**INSTRUCTIONS FOR THE TASK**
Copy each line containing the word "تجهیزات" from the records that follow, please.

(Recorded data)
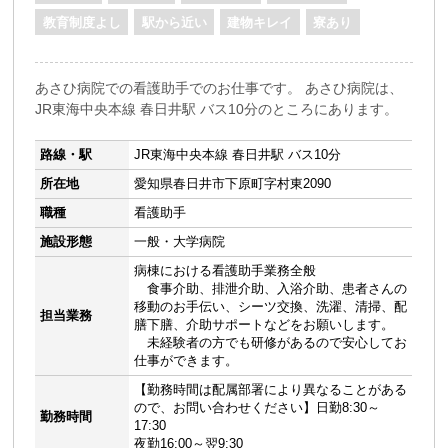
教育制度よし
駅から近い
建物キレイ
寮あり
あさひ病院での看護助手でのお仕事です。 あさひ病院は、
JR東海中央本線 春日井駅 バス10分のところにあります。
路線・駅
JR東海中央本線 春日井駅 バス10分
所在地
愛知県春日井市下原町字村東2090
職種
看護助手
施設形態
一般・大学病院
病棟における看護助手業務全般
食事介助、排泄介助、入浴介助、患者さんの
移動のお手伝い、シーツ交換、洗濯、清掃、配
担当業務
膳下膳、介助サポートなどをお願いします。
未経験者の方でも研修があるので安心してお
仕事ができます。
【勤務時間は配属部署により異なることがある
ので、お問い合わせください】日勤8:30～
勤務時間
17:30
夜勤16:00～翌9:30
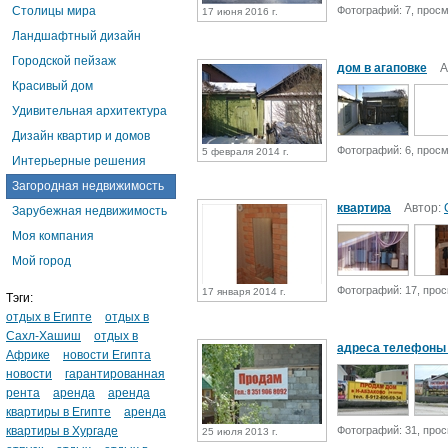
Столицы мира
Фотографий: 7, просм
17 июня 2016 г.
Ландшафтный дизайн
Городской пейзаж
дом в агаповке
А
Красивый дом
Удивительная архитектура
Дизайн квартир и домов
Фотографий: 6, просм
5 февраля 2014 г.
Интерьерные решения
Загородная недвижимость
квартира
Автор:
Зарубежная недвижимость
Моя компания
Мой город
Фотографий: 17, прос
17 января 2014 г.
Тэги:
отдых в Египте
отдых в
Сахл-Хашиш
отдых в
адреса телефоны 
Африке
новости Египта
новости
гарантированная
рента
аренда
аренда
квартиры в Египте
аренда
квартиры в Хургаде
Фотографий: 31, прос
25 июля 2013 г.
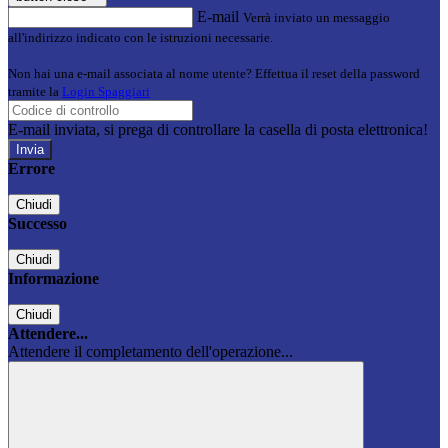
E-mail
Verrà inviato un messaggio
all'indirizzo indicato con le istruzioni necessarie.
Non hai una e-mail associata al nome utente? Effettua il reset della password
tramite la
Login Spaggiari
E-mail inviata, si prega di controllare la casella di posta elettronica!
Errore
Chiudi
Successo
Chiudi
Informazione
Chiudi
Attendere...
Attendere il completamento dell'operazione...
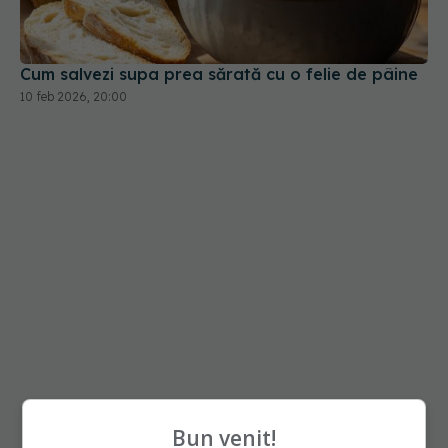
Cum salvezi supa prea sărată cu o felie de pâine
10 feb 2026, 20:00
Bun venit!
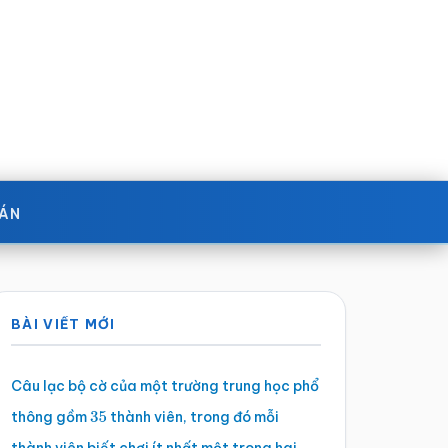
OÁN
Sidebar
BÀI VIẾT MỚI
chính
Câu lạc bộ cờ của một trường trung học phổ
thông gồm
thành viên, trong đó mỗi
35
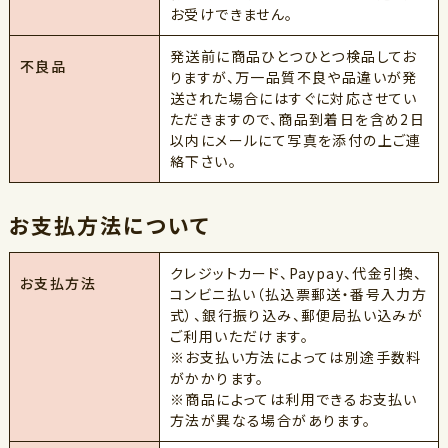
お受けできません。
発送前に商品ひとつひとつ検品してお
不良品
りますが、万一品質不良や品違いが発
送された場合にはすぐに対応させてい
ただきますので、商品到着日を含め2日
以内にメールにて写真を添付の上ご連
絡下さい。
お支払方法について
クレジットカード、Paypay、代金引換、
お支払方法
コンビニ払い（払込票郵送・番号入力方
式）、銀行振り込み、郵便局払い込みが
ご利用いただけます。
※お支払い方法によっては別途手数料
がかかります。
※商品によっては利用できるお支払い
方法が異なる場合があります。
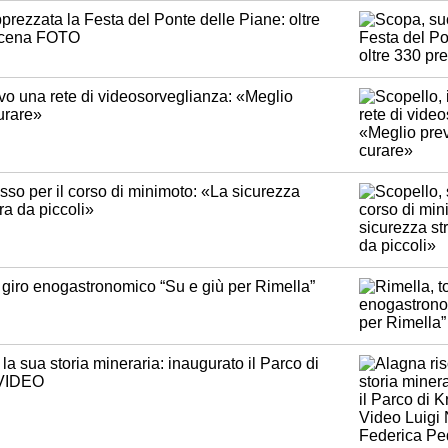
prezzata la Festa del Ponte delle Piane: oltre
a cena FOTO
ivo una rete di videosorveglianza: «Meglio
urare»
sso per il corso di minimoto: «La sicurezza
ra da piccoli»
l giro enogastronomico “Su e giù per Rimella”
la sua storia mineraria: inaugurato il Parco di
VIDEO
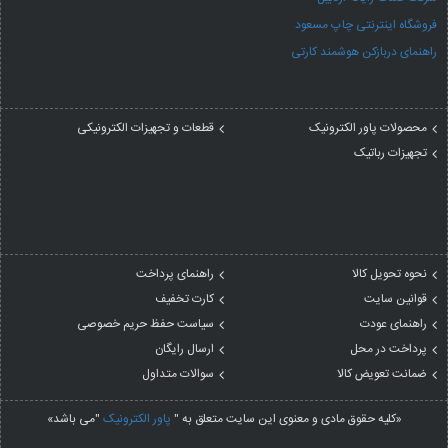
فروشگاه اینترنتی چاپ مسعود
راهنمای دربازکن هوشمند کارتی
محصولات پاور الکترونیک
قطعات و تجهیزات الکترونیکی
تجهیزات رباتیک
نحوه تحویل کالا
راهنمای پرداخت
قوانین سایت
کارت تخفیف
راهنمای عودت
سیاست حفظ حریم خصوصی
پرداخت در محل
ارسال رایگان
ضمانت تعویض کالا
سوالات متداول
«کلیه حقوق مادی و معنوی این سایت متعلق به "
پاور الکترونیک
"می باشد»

**SOLVED PROBLEM**
قطعات و تجهیزات الکترونیکی
تجهیزات رباتیک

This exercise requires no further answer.